A fair reading of England v. Sanderson, leads to the conclusion that there were pre-amendment creditors whose claims totalled more than the $5,000 increase in the homestead exemption. This is important in a case such as this where there is only one pre-existing creditor having a claim small in relation to the increase. England v. Sanderson cited Moore v. Bay, 284 U.S. 4, 52 S.Ct. 3, 76 L.Ed. 133 (1931), only for the proposition that the recovery made by a trustee is for the benefit of all creditors in accordance with the distributive provisions of the Bankruptcy Act and is not merely for the benefit of those who could have attacked the transfer outside of bankruptcy. The court sought to avoid an undesirable grab law result by not relegating pre-exist-ing creditors to state courts where one large creditor might get all the difference to the exclusion of all other pre-existing creditors.

The debtors should have the right to the maximum exemption to which they are entitled as of the date of the filing of the petition, but the trustee should have the additional power to reach for the benefit of creditors generally that portion of the increase in exemption which could be subjected to levy by actual creditors holding preamendment claims. This concept was carefully analyzed and reasoned in the case of In re Swenor, supra. The court in Swenor cited the proposal set forth in Treister, The Effect in Bankruptcy of the Increased Homestead Exemption, 39 J.St.B.Cal. 143 (1964). This court is confident that the solution to the problem along the lines suggested, was not urged at the time of England v. Sanderson, and is as confident as the court in Swenor that a consideration by the 9th Circuit of the effect of Lewis v. Manufacturers National Bank of Detroit, 364 U.S. 603, 81 S.Ct. 347, 5 L.Ed.2d 323 (1961) upon Constance v. Harvey, 215 F.2d 571 (2nd Cir. 1954) would lead to a rejection of the interpretation of Bankruptcy Act § 70e (now § 544(a) of the Bankruptcy Reform Act of 1978) as set forth in England v. Sanderson. The analysis of Swenor is not affected by the adoption of the Bankruptcy Reform Act of 1978 as § 544(a) is very similar to § 70c of the Bankruptcy Act.

In conclusion, the debtors are entitled to the exemption as it existed on the date of bankruptcy less the aggregate of the claims pre-dating the amendment to the exemption statute. The aggregate, however, shall be limited to the amount of the increase in the exemption. The debtors are entitled to an exemption of $40,000 less $10,000 (the aggregate of debts incurred between January 1, 1977 and January 1, 1979 was in excess of $10,000), less the $850.00 debt, for a homestead exemption of $29,150.00.

A different approach is taken in In re Pappas Investors, 2 B.R. 138 (Bkrtcy.D.C.1980). First, the exemption amount in effect before the increase in the homestead exemption is set aside for the debtor. Second, the trustee is entitled to an amount equal to the claim or claims as to which the increase in exemption is ineffective. Third, the debtor is entitled to the balance of the increase. This approach results in giving the pre-amendment creditors the first dollars in excess of the original exemption instead of the last dollars of the new exemption.

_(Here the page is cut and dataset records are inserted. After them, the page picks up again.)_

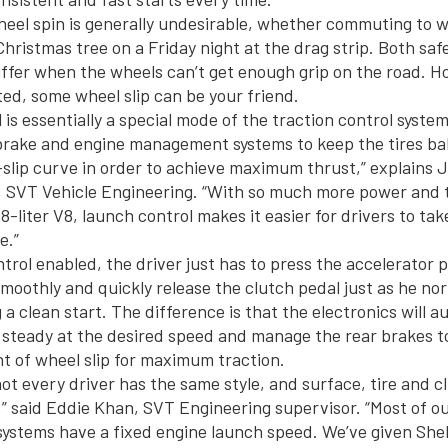
eel spin is generally undesirable, whether commuting to w
hristmas tree on a Friday night at the drag strip. Both saf
fer when the wheels can’t get enough grip on the road. H
ted, some wheel slip can be your friend.
is essentially a special mode of the traction control syste
brake and engine management systems to keep the tires ba
slip curve in order to achieve maximum thrust,” explains J
, SVT Vehicle Engineering. “With so much more power and 
8-liter V8, launch control makes it easier for drivers to ta
e.”
trol enabled, the driver just has to press the accelerator p
smoothly and quickly release the clutch pedal just as he no
a clean start. The difference is that the electronics will a
 steady at the desired speed and manage the rear brakes t
 of wheel slip for maximum traction.
ot every driver has the same style, and surface, tire and c
,” said Eddie Khan, SVT Engineering supervisor. “Most of o
systems have a fixed engine launch speed. We’ve given Sh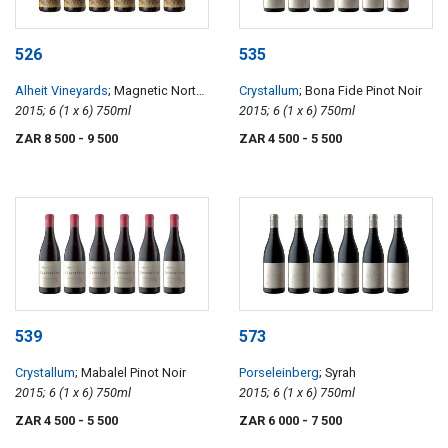
526
535
Alheit Vineyards
; Magnetic North
Crystallum
; Bona Fide Pinot Noir
Mountain Makstok
2015; 6 (1 x 6) 750ml
2015; 6 (1 x 6) 750ml
ZAR 8 500
- 9 500
ZAR 4 500
- 5 500
539
573
Crystallum
; Mabalel Pinot Noir
Porseleinberg
; Syrah
2015; 6 (1 x 6) 750ml
2015; 6 (1 x 6) 750ml
ZAR 4 500
- 5 500
ZAR 6 000
- 7 500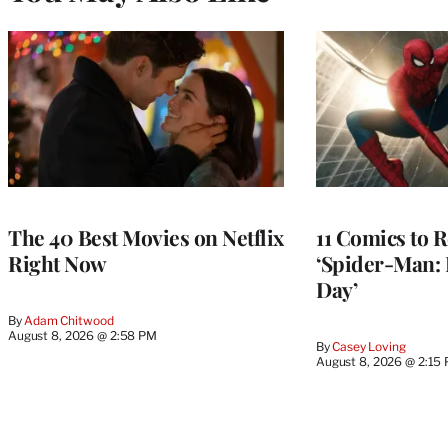
The 40 Best Movies on Netflix
11 Comics to R
Right Now
‘Spider-Man:
Day’
By
Adam Chitwood
August 8, 2026 @ 2:58 PM
By
Casey Loving
August 8, 2026 @ 2:15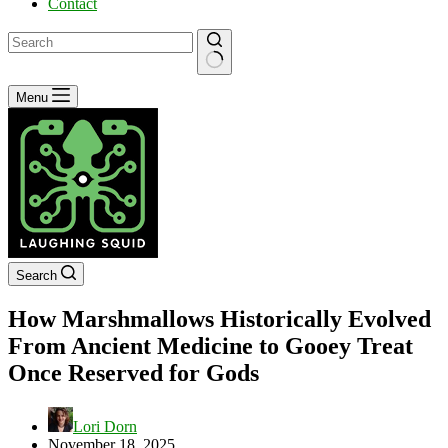
Contact
No
Menu
results
Search
How Marshmallows Historically Evolved
From Ancient Medicine to Gooey Treat
Once Reserved for Gods
Lori Dorn
November 18, 2025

By this approach, the debtors would receive a different exemption than allowed in this case. The excess value of the property after all liens and encumbrances are satisfied is $27,200. The debtors would get $20,-000 (the exemption in effect before the increase). Then the trustee would get $10,-850 (the amount equal to all claims to which the increase was ineffective). Lastly, the debtors would get $9,150. Since the trustee took only $7,200, being short $8,650, there is no increase remaining for the debtors. Their exemption would be only $20,000 instead of $29,150, as allowed by this court.

This Memorandum of Decision shall constitute findings of fact and conclusions of law pursuant to Bankruptcy Rule 752. A separate order based upon this memorandum of decision has been prepared and will be entered.